------ Records for the exercise ------
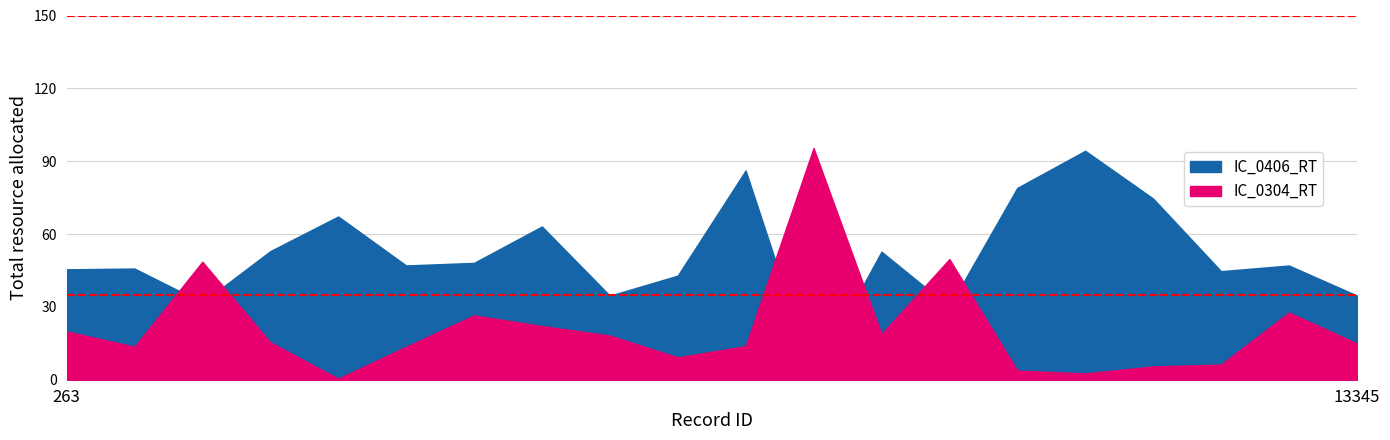

In IC_0406_RT, how many points are higher than both neighbors (excluding endpoints)?

7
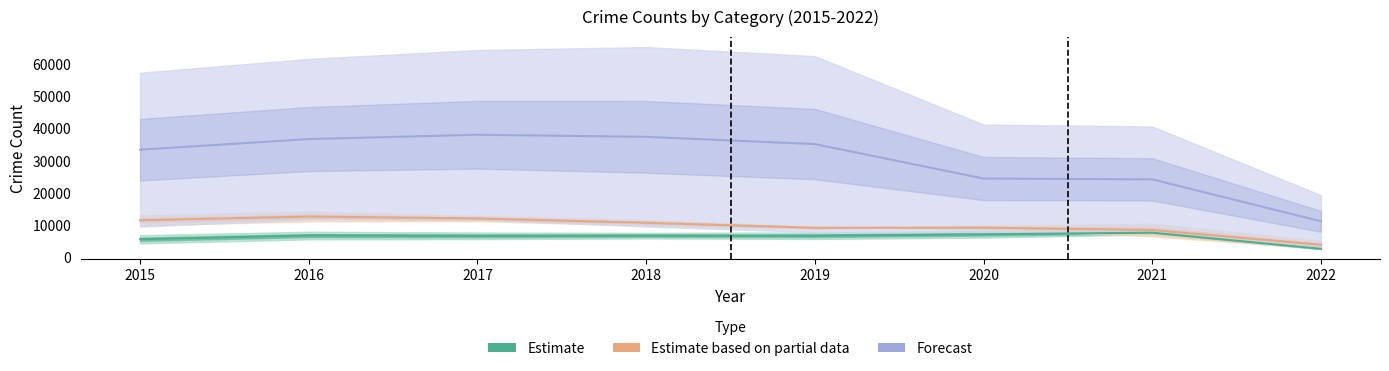

At which label is Theft closest to 24723?

2020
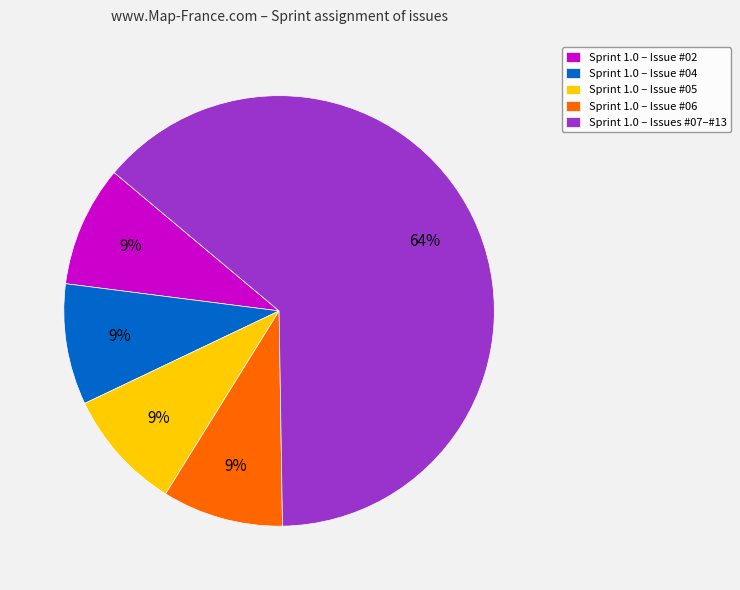

Do Sprint 1.0 – Issue #06 and Sprint 1.0 – Issue #04 together represent more than half of the pie?

No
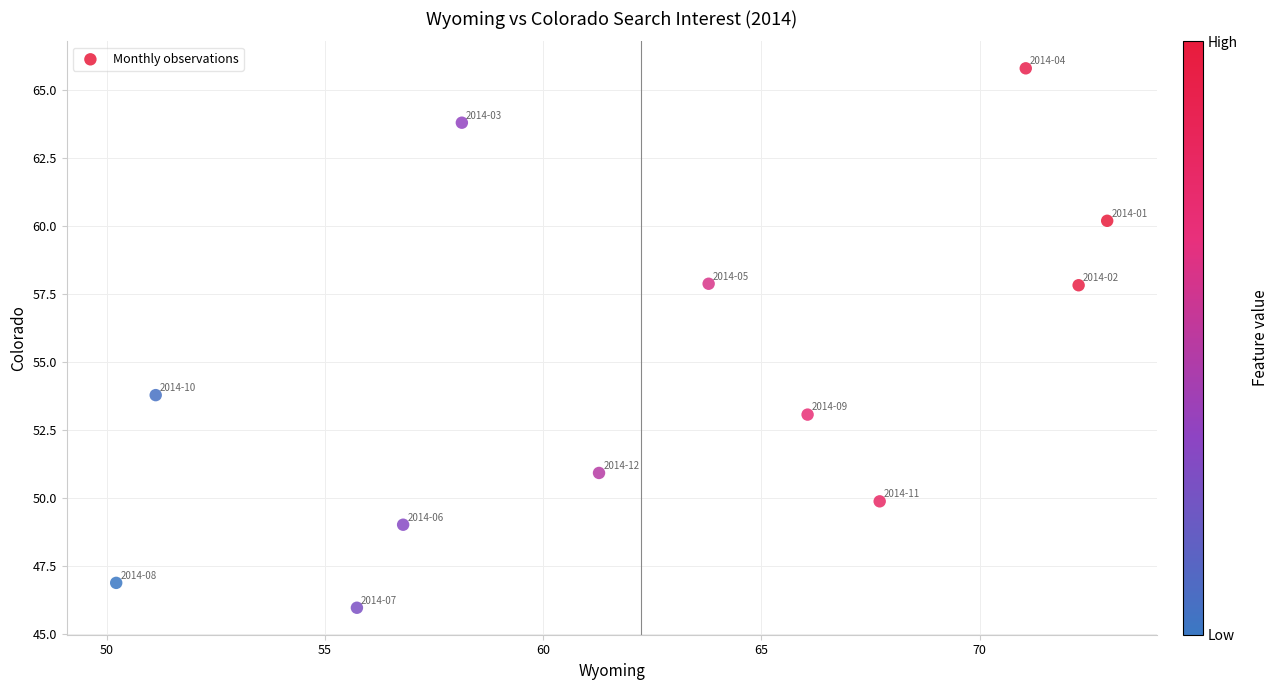

What Y value in the scatter plot is closest to 55?

53.8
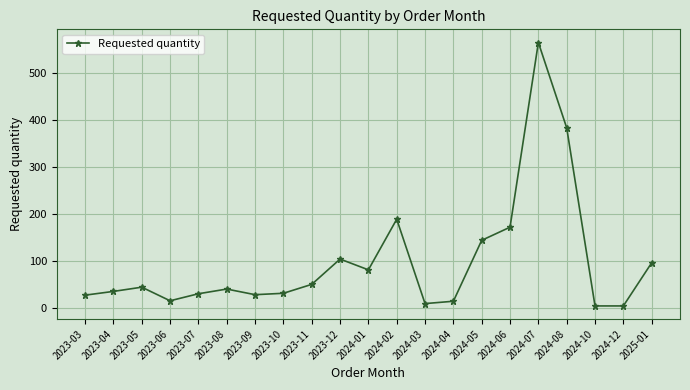

Is it true that the value at 2023-08 is 40?

True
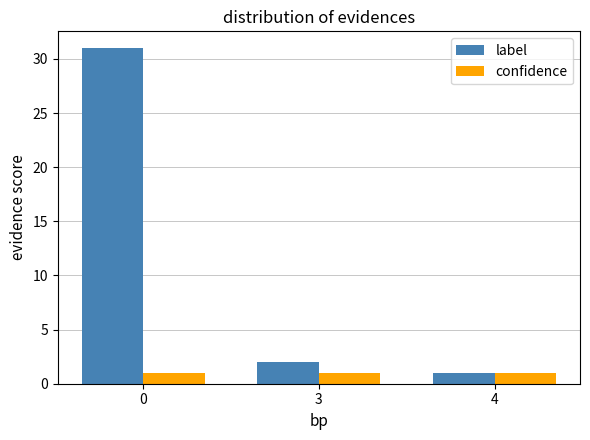

Which series changed the most between 3 and 4?

label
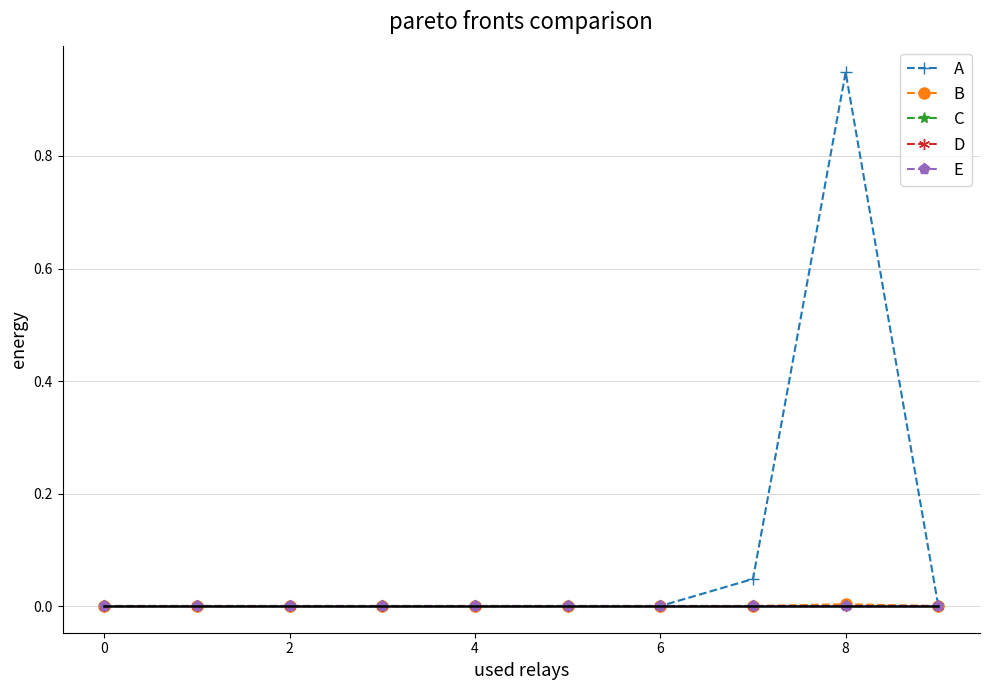

How many lines are shown in the chart?

5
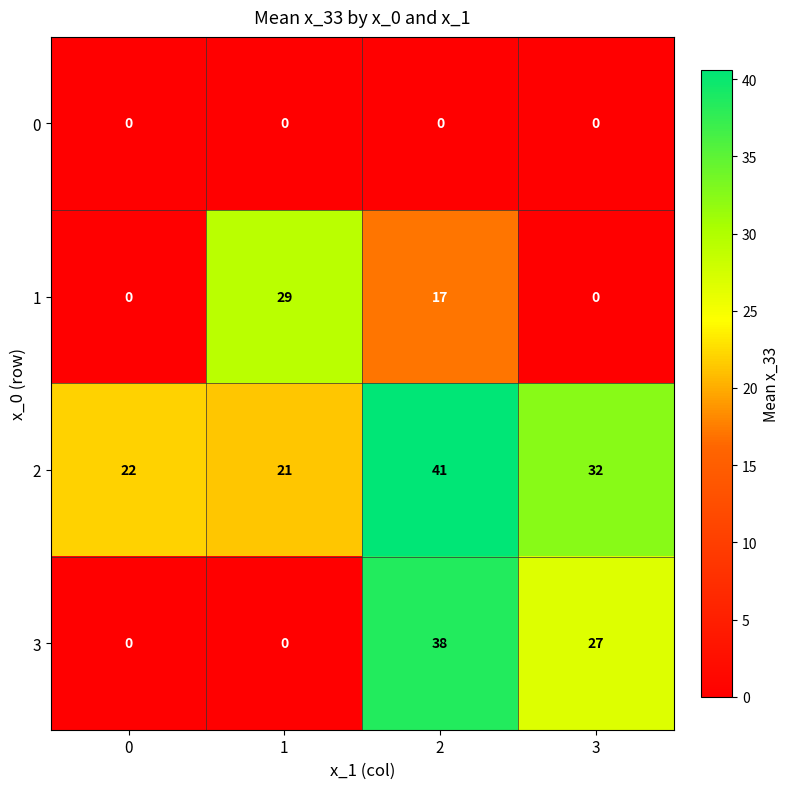

Reading left to right, extract all data points from this chart.

0: 0	0	0	0
1: 0	29	17	0
2: 22	21	41	32
3: 0	0	38	27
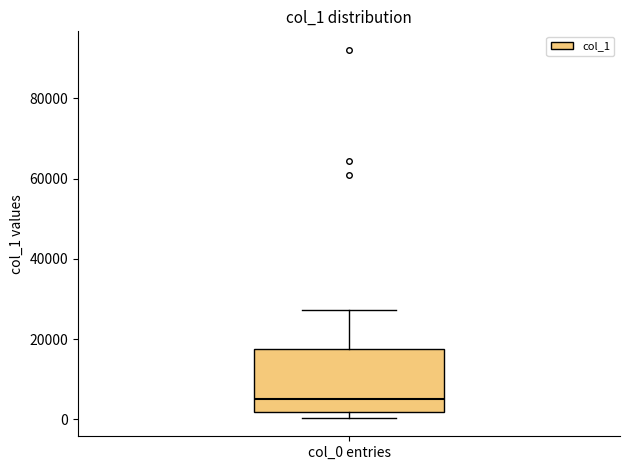

Read this box plot against the y-axis: the position of the median line, the range covered by the box, and the ends of both whiskers. The values are not printed on the chart, so give them approximately, as read against the axis.

median 6000, box 2000 to 18000, whiskers 0 to 28000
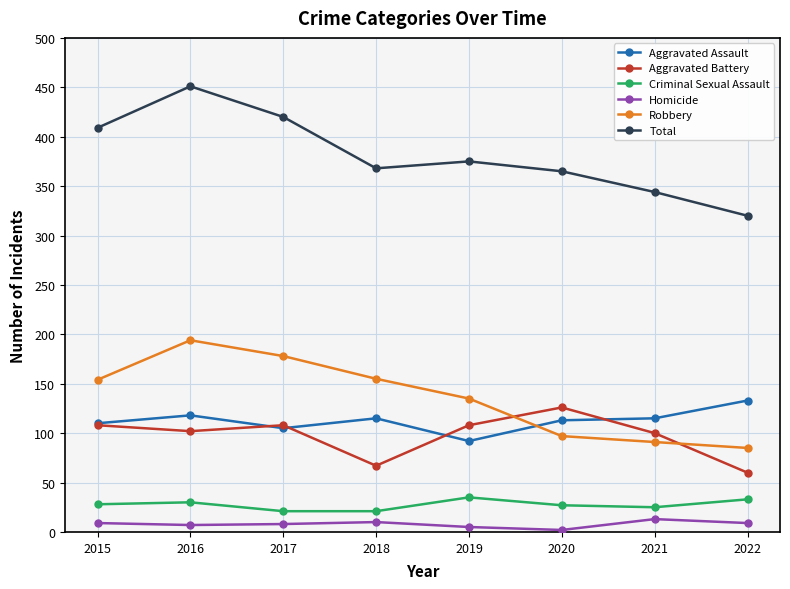

The value of Criminal Sexual Assault at 2021 is 25. True or false?

True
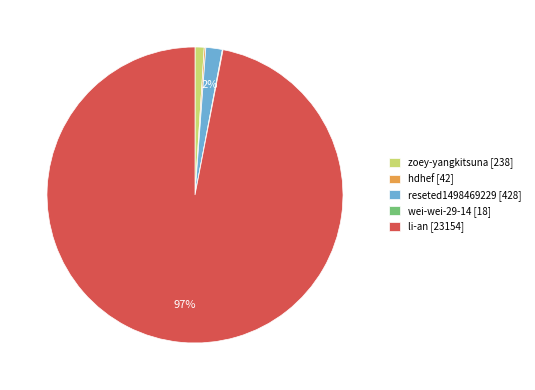

Between reseted1498469229 [428] and li-an [23154], which is larger?

li-an [23154]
------
Write out all the items again without the pictures, putting "graph" wherever "chart" appears and changing nothing else.

## Reply
In IC_0406_RT, how many points are higher than both neighbors (excluding endpoints)?

7

At which label is Theft closest to 24723?

2020

Do Sprint 1.0 – Issue #06 and Sprint 1.0 – Issue #04 together represent more than half of the pie?

No

What Y value in the scatter plot is closest to 55?

53.8

Is it true that the value at 2023-08 is 40?

True

Which series changed the most between 3 and 4?

label

How many lines are shown in the graph?

5

Reading left to right, extract all data points from this graph.

0: 0	0	0	0
1: 0	29	17	0
2: 22	21	41	32
3: 0	0	38	27

Read this box plot against the y-axis: the position of the median line, the range covered by the box, and the ends of both whiskers. The values are not printed on the graph, so give them approximately, as read against the axis.

median 6000, box 2000 to 18000, whiskers 0 to 28000

The value of Criminal Sexual Assault at 2021 is 25. True or false?

True

Between reseted1498469229 [428] and li-an [23154], which is larger?

li-an [23154]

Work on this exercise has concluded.